Monday, April 23, 2007

Hammer and spade

About 14 months ago our hot water supply line from the garage to the house started leaking. I discovered this in the middle of December when I noticed moss growing on the cedar shingle siding of our house above two foundation vents. It was a fast leak, about three gallons an hour, and it's a testament to our foundation drainage that the whole crawlspace wasn't flooded over the three months or so that this leak was going.

We hired a plumber to repair the leak and replace the old iron supply pipes with copper. (I was more than happy to pay a professional to do this, since it involved torch work under the house, in an 18 inch crawlspace, in what must've been six inches of sticky mud.) The plumber rented an electric jackhammer to tear up the garage floor where the pipes passed down through the slab, then he used the hammer and a clay spade to dig up the trench in the clay between the buildings.

This latter innovation is something I hadn't seen before. It took the plumber maybe 10 minutes to dig a trench that would've taken me two hours with a pick and shovel. Since then we've rented a Hilti 25lb. hammer several times to break up our hardpan clay in preparation for patio building, garden bed amendment, and post hole digging.

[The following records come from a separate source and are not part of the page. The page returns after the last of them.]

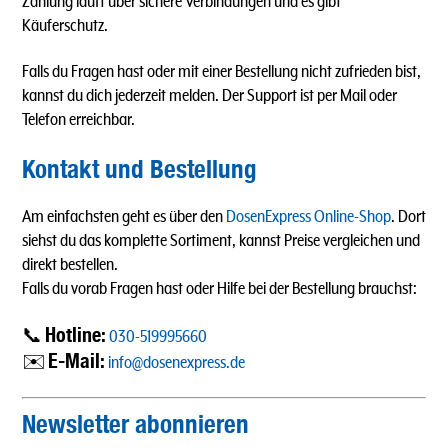
Zahlung läuft über sichere Verbindungen und es gibt
Käuferschutz.
Falls du Fragen hast oder mit einer Bestellung nicht zufrieden bist,
kannst du dich jederzeit melden. Der Support ist per Mail oder
Telefon erreichbar.
Kontakt und Bestellung
Am einfachsten geht es über den
DosenExpress Online-Shop
. Dort
siehst du das komplette Sortiment, kannst Preise vergleichen und
direkt bestellen.
Falls du vorab Fragen hast oder Hilfe bei der Bestellung brauchst:
Hotline:
📞
030-519995660
E-Mail:
✉️
info@dosenexpress.de
Newsletter abonnieren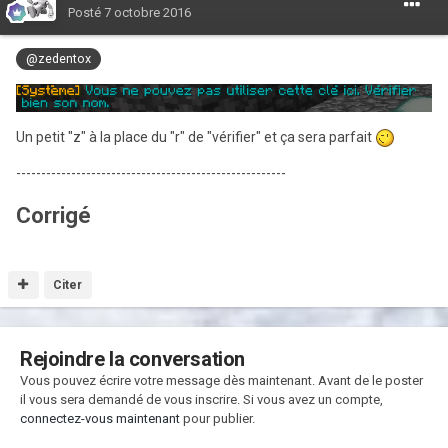
Posté
7 octobre 2016
@zedentox
Un petit "z" à la place du "r" de "vérifier" et ça sera parfait
------------------------------------------------------
Corrigé
Citer
Rejoindre la conversation
Vous pouvez écrire votre message dès maintenant. Avant de le poster
il vous sera demandé de vous inscrire. Si vous avez un compte,
connectez-vous maintenant
pour publier.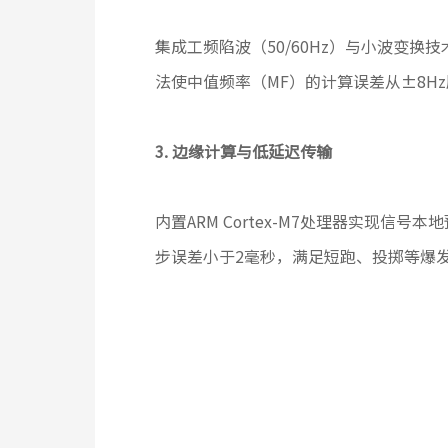
集成工频陷波（50/60Hz）与小波变换技
法使中值频率（MF）的计算误差从±8Hz压
3. 边缘计算与低延迟传输
内置ARM Cortex-M7处理器实现信
步误差小于2毫秒，满足短跑、投掷等爆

It turns two-weekend jobs into one-morning jobs all by itself, and that's worth the $70 rental.

In the picture below you see a model holding the hammer we use for yard work. This picture illustrates a nice fiction that a 25lb. hammer can be used to break up a large slab, when in fact holding the hammer the way illustrated will wreck nothing but your lower back. When I use this hammer for clay work I hold it by the loop handle at the top with two hands and let it work itself in with its own weight. When we do concrete demolition I usually rent a 60lb. Bosch hammer and a chisel point.